Perairan sungai Belawan Desa Lalang terdapat aktivitas domestik dan pasar yang tergolong kelas II mengakibatkan air tidak dapat digunakan sebagai bahan baku air minum atau tercemar ringan. Dalam memperbaiki dan mempertahankan kualitas perairan sungai, perlu dilakukan pengelolaan setiap aktivitas yang ada di sekitar sungai dan pengawasan terhadap kualitas air serta penetapan peraturan dan sanksi dari pemerintah setempat atau instansi terkait karena seringkali terjadi pembuangan sisa aktivitas manusia secara sembarang. Meskipun ada beberapa aktivitas di sekitar sungai, sebaiknya perlu memperhatikan ekosistem perairan sungai dengan tidak membuang limbah rumah tangga, limbah pasar, dan sampah atau sisa pembuangan lain terutama yang sulit terurai agar sungai tetap memiliki kualitas air yang baik. Pengelolaan limbah hasil aktivitas pasar dan domestik merupakan suatu cara untuk mengurangi bahan pencemar sehingga sungai dapat dimanfaatkan dengan lestari.
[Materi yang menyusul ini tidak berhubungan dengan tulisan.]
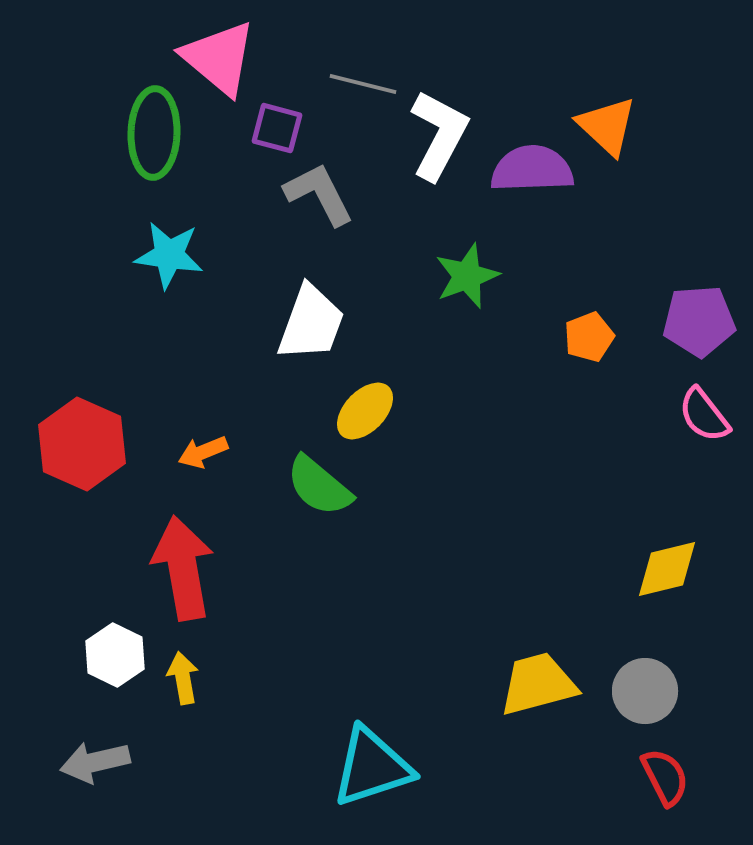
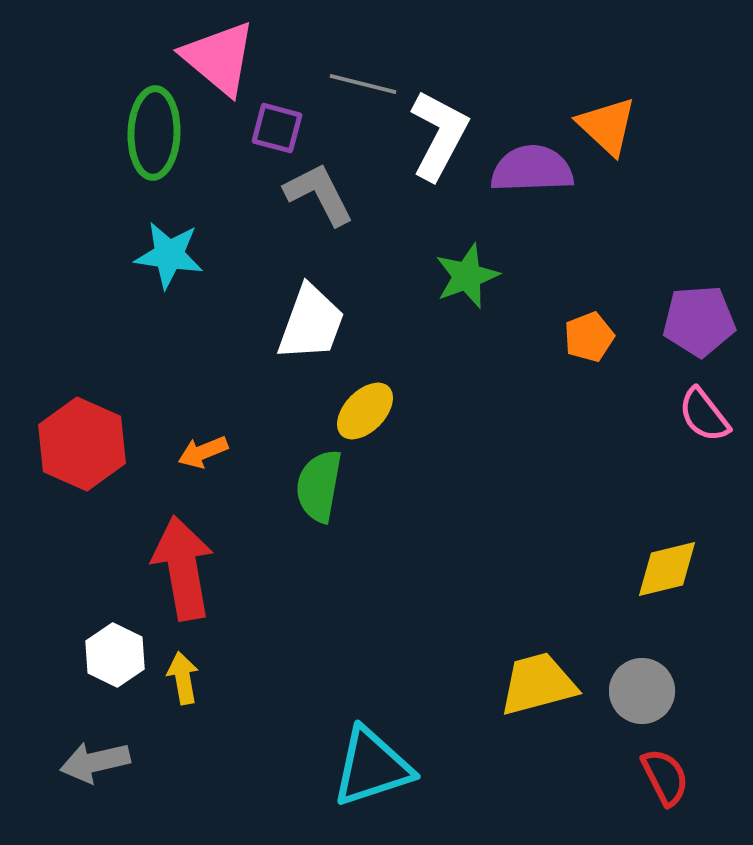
green semicircle: rotated 60 degrees clockwise
gray circle: moved 3 px left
Menurut Asdak (1995), pengelolaan perairan sungai mencakup proses formulasi dan implementasi kegiatan atau program yang bersifat manipulasi sumberdaya alam dan manusia yang terdapat di sekitar sungai untuk memperoleh manfaat produksi dan jasa tanpa menyebabkan terjadinya kerusakan sumberdaya air baik faktor fisika, kimia, maupun biologi perairan.

Pengelolaan sungai harus ditujukan untuk mewujudkan kondisi optimal dalam ekosistem sungai untuk mendukung kehidupan makhluk hidup. Edi (2005) menyatakan bahwa pada dasarnya mengelola perairan sungai bertujuan untuk menstabilkan sumberdaya air, tanah, vegetasi, dan organisme lain di dalamnya sehingga mampu memberi manfaat yang besar dan berkesinambungan bagi kesejahteraan manusia.